|Mario Monicelli worked with some of Italy’s biggest stars. (Joel Saget/ AFP/ Getty Images/ File 2008)|
ROME — Oscar-nominated director and screenwriter Mario Monicelli, considered one of the fathers of the Italian comedy of the 1940s-1960s, died Monday after jumping from a fifth-story hospital window, the hospital said. He was 95.
Mr. Monicelli was being treated at Rome’s San Giovanni Hospital for pancreatic problems and leaped to his death Monday night, said Anna Scoltore, who heads the hospital’s media office. She said he had been admitted a few days ago and that it appeared that his condition was terminal.

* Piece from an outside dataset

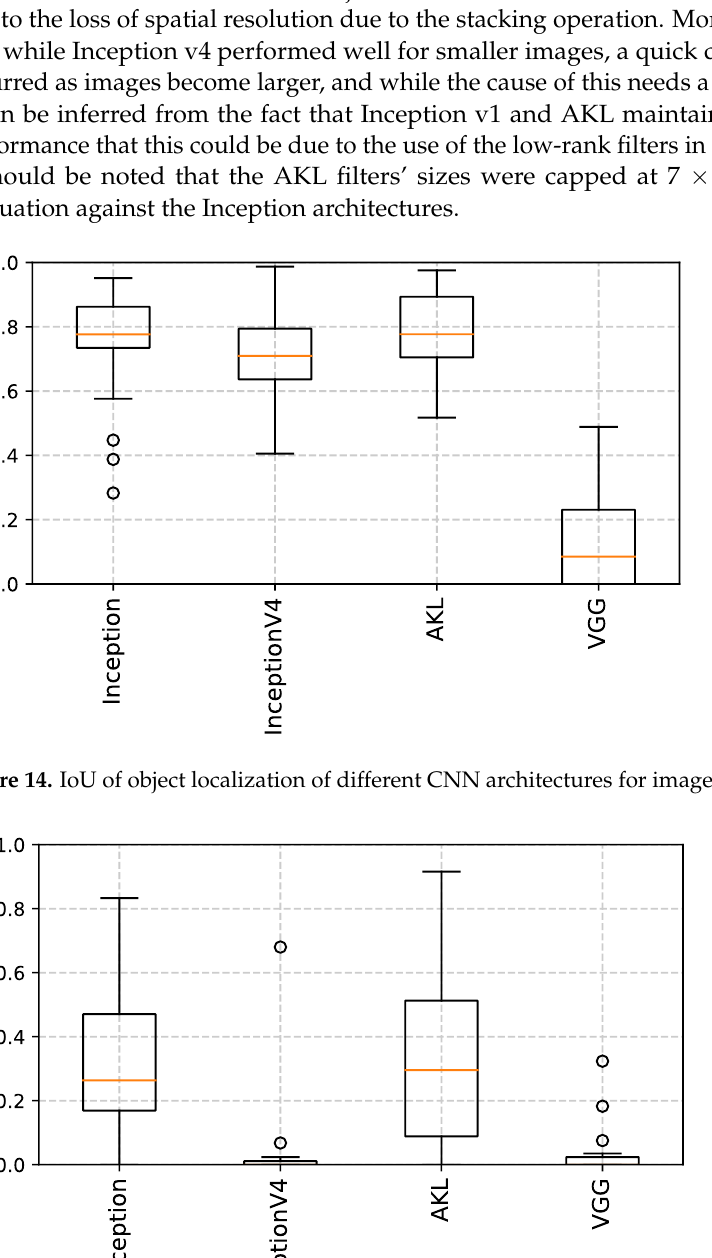
512. There 512. A 512. A × ˆ ˆ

Mr. Monicelli worked with some of the biggest names of the “commedia all’Italiana,’’ including Marcello Mastroianni, Toto, and Alberto Sordi.
“He was my Fellini,’’ Giovanni Veronese, a fellow Tuscan director, told Sky TG24, a news channel. “It’s a terrible day.’’
Mr. Monicelli directed Mastroianni in the acclaimed “Big Deal on Madonna Street’’ (1958).
A year later, his film “The Great War’’ picked up the Golden Lion at the Venice Film Festival, which honored Mr. Monicelli with a lifetime achievement award in 1991.
He was nominated for the Oscars’ best foreign-language film for “Casanova ‘70’’ of 1965 and “I Compagni’’ of 1963, according to film databases.